Nalcor chairman defends conflict-of-interest rules

Disputes claim by Cathy Bennett that company has no guidelines

James McLeod
Published on May 19, 2014
Ken Marshall. — Telegram file photo

Ken Marshall, chairman of the Nalcor board of directors, said he can’t understand why former chairwoman Cathy Bennett would say there are no conflict-of-interest rules at the Crown energy company.

Last week, The Telegram re­port­ed that while serving as chairwoman of the company board, Bennett was in discussions about becoming a partner with an industrial contracting company, Sunny Corner Enterprises, which has done more than $10 million worth of business with Nalcor in the past few years.

Bennett said she conducted herself in an ethical way, and recused herself from Nalcor board meetings in which Sunny Corner was discussed, but the real problem was that the government had no interest in implementing conflict-of-interest rules.

“As chair, I was concerned that Nalcor didn’t have any conflict-of-interest rules and policies in place,” Bennett told The Telegram last week. “As chair, I advocated for conflict-of-interest rules.
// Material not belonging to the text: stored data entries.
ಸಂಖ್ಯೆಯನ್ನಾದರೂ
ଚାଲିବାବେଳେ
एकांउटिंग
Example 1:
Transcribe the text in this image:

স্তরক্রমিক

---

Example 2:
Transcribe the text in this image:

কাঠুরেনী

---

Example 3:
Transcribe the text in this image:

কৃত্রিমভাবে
Ed (Martin, CEO of Nalcor), at the time, agreed that we did need some conflict-of-interest rules at Nalcor, and I, as chair, agreed to meet with representatives of the premier’s office to ask what the premier’s office position was on the board looking at implementing conflict-of-interest rules.”

The Telegram requested comment from Nalcor last week, but did not receive a response by deadline.
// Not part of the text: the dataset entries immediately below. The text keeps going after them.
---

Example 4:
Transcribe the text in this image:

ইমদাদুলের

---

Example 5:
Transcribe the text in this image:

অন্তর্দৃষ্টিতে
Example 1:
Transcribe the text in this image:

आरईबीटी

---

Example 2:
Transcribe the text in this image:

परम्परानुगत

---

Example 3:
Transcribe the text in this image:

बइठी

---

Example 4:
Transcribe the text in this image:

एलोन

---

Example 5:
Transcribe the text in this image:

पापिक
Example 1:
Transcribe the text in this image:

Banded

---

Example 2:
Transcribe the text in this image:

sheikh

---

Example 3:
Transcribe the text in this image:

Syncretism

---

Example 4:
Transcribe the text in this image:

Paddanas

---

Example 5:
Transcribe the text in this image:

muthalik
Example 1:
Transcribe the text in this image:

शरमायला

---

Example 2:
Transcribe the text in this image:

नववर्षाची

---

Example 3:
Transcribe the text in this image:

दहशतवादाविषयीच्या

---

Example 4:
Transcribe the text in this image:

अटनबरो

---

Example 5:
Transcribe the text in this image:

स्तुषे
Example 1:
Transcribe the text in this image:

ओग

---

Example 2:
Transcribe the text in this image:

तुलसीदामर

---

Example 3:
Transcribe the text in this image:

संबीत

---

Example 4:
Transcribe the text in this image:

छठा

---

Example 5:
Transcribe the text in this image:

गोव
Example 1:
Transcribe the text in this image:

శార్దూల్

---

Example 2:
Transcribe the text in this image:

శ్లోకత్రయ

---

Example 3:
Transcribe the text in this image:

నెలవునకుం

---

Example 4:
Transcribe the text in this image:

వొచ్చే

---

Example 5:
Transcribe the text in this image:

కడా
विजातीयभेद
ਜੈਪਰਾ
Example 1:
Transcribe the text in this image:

After the story was printed, Marshall contacted the newspaper to say that Bennett’s comments don’t make any sense.

“(Based on the story) it appears that Nalcor doesn’t have conflict-of-interest or code-of-conduct rules for the board, and that, quite simply, is not the case,” Marshall said. “The perception should not be out there that the board does not have conflict-of-interest rules or code-of-conduct rules, because we’ve got very strong ones. We’ve got a governance committee which is in place. It’s part of our internal audit process. It’s part of our annual transparency report as well.

Marshall had copies of the conflict-of-interest policy and the employee code of conduct sent to The Telegram.
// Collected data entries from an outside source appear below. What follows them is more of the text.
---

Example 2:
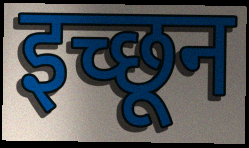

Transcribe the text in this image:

इच्छून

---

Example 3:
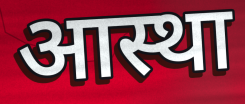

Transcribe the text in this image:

आस्था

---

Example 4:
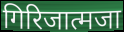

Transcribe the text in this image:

गिरिजात्मजा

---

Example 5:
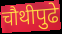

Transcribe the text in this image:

चौथीपुढे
The Nalcor employee code of conduct specifically deals with conflict of interest for everyone employed by the company, including members of the board of directors.

One of the guiding principles of the document is, “Any conflict of interest, whether real or perceived, and regardless of its materiality, has the potential to impair the company’s credibility and commercial interests — employees, officers and directors must perform their duties and responsibilities in a conscientious manner and shall not put themselves in a position where their private interests and those of the company might be or be perceived to be in conflict.”

Four months after resigning from the Nalcor board, Bennett became a partner in Sunny Corner.

Bennett said that when she met with officials in the premier’s office to advocate for tougher conflict-of-interest rules, she was told the government wasn’t interested in pushing for that.

She said she was pushing for rules similar to what would be in place by law in a publicly traded company.

“It was left at the discretion of the director if they chose to disclose they were in conflict,” Bennett said.

Marshall said he does not believe Bennett was in a conflict of interest in this case, but he also wanted to make it clear Nalcor does have rules governing conflict of interest.

In fact, he said that in 2008, when the rules were enacted, Bennett was on the board of directors.

“We’re all very clear on that, and when we adopted them back in 2008, Cathy was on the board, so she was part of the adoption and the review of the code-of-conduct and the conflict-of-interest rules,” he said. “Why she makes that comment that it’s just simply at discretion (of board members) I’m not sure, because she was part of the adoption of the conflict-of-interest and code-of-conduct rules in 2008.”